The Intuition Behind Feature Representations using Sculptures
You may have heard of a variety of terms such as: features, bottlenecks, embeddings, feature vectors, feature representations, feature spaces, latent vectors and latent spaces. I'm sure you are also well aware of the incredible amount of jargon dominating the field of machine learning. The aim of this post is to disseminate this jargon and understand what exactly a feature is and why feature representations are required when dealing with high dimensional data.
Lets start with a simple example where we would not require the use of feature extraction because the dimensionality and the scope of the problem is reasonable. Consider the example below:
In this example we are tasked with developing a set of rules to be used to discriminate between red and blue points. These points are 2-dimensional (x and y coordinates). This set of rules becomes a decision boundary which is to say it is a surface on the vector space whereby we can use it to decide which class is which. In this particular example a few things can be realized. The decision boundary shown is non-linear and would require many parameters, but it has a perfect classification accuracy. A simple linear decision boundary would suffice quite well, but it is clear it would not have perfect classification accuracy. Aside: The advantages of a "rougher" decision boundary are explained in my Fish Species Classification post. In that post I also discuss the concept of over-fitting models which I will not discuss here for the sake of brevity.
With this trivial example in mind of drawing a two-class decision boundary on 2-dimensional space, let us try a harder example.
Below shows coloured plexi-glass suspended on strings which can be described using 3 spatial dimesions. If I tasked you to draw a decision boundary to separate the colours in three dimensional space, could you do it? Probably. Maybe it would require non-linear functions and many parameters, but totally possible.
It would be a little bit challenging though right? Certainly harder than the toy 2D example from before. What used to be a decision line is now a decision surface and it would be quite difficult to separate the colours (i.e. classes). It can be obseved that as the dimensionality goes up, creating classification rules becomes more difficult.
Now what if you were to shine light through it, in just the right way.
Shining light through the sculpture is akin to finding a literal projection of the original object where the information we care about is more discernible.
If I were to task you with drawing a decision boundary on this lower dimensional projection, would you have an easier time? That is to say, would that boundary require less parameters? In essence, what we have done is found a lower-dimensional version (2D) of our original data (3D) and chosen to draw our boundaries on that vector space as opposed to the original vector space. This is what feature extraction and dimensionality reduction is.

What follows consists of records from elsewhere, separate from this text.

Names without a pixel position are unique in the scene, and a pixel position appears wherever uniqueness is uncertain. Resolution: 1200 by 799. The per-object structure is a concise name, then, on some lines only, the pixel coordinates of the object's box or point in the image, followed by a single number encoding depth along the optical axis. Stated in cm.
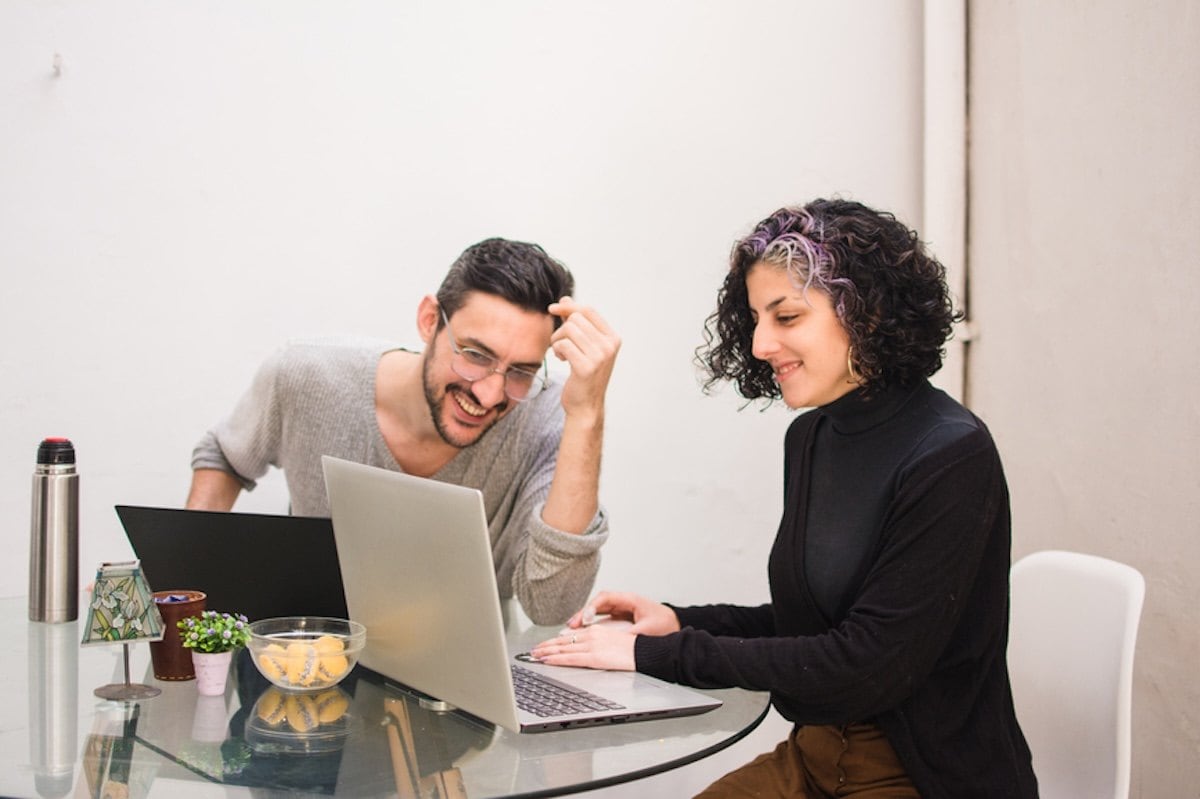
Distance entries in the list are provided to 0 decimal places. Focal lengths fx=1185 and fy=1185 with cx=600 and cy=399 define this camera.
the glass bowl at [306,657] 153
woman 161
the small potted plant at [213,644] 155
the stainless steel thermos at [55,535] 190
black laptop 175
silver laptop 138
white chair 170
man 211
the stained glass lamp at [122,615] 156
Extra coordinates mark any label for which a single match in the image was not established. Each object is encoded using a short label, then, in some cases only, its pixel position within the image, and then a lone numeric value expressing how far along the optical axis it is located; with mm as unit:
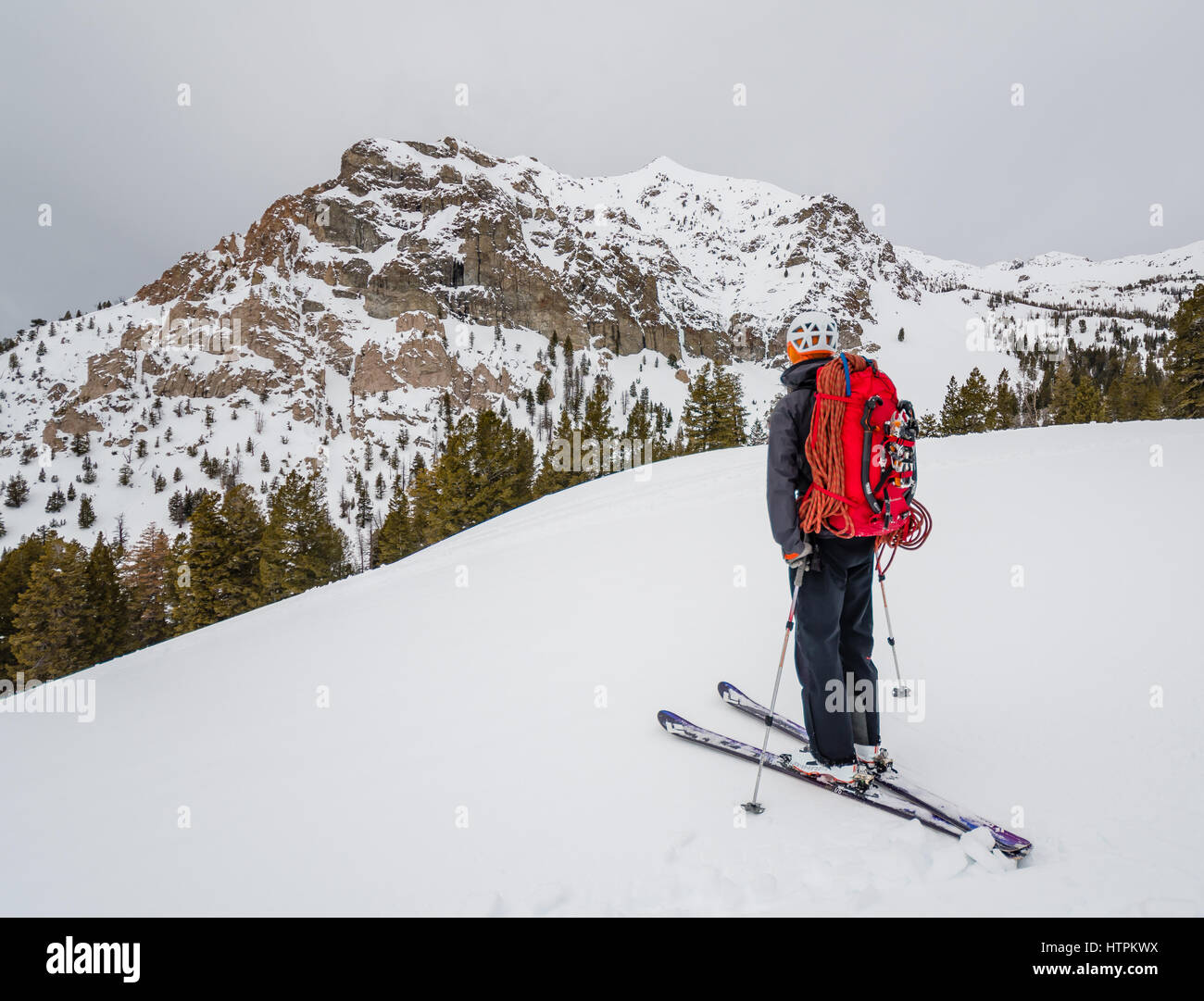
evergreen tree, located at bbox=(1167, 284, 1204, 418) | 28234
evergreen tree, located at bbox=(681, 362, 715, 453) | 33219
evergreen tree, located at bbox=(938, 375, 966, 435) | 44469
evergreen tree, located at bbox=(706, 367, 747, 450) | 32500
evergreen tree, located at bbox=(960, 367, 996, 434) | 43625
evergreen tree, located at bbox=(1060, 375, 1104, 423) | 43812
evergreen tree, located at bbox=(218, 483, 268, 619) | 28484
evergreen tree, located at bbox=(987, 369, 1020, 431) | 49156
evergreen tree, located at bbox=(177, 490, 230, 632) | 27516
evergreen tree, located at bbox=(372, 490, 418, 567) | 33875
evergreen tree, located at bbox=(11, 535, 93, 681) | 28250
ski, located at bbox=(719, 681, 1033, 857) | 2512
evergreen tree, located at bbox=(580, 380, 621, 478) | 35219
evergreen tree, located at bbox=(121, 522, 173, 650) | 35594
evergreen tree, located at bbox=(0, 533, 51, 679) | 33719
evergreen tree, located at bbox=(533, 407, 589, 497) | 33188
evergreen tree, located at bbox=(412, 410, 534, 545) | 28859
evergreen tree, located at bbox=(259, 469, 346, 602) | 29031
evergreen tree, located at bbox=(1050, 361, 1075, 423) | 46328
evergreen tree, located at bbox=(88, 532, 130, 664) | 31125
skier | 3135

In the field of computer vision it is common to use pre-trained convolutional neural network feature extractors to convert the original high-dimensional data (images) into a set of lower dimensional features. These are large neural networks (see Inception, Resnet) which are just a collection of linear and non-linear transformations. The parameters that create the decision boundaries in these networks were fitted on large datasets (see ImageNet). These neural networks shine light through the data in just the right way such that the lower dimensional projection on the wall has more discernible features when compared to the original data. They take a 256 by 256 RGB image of a cat and convert it to a lower dimensional vector that is more refined and descriptive.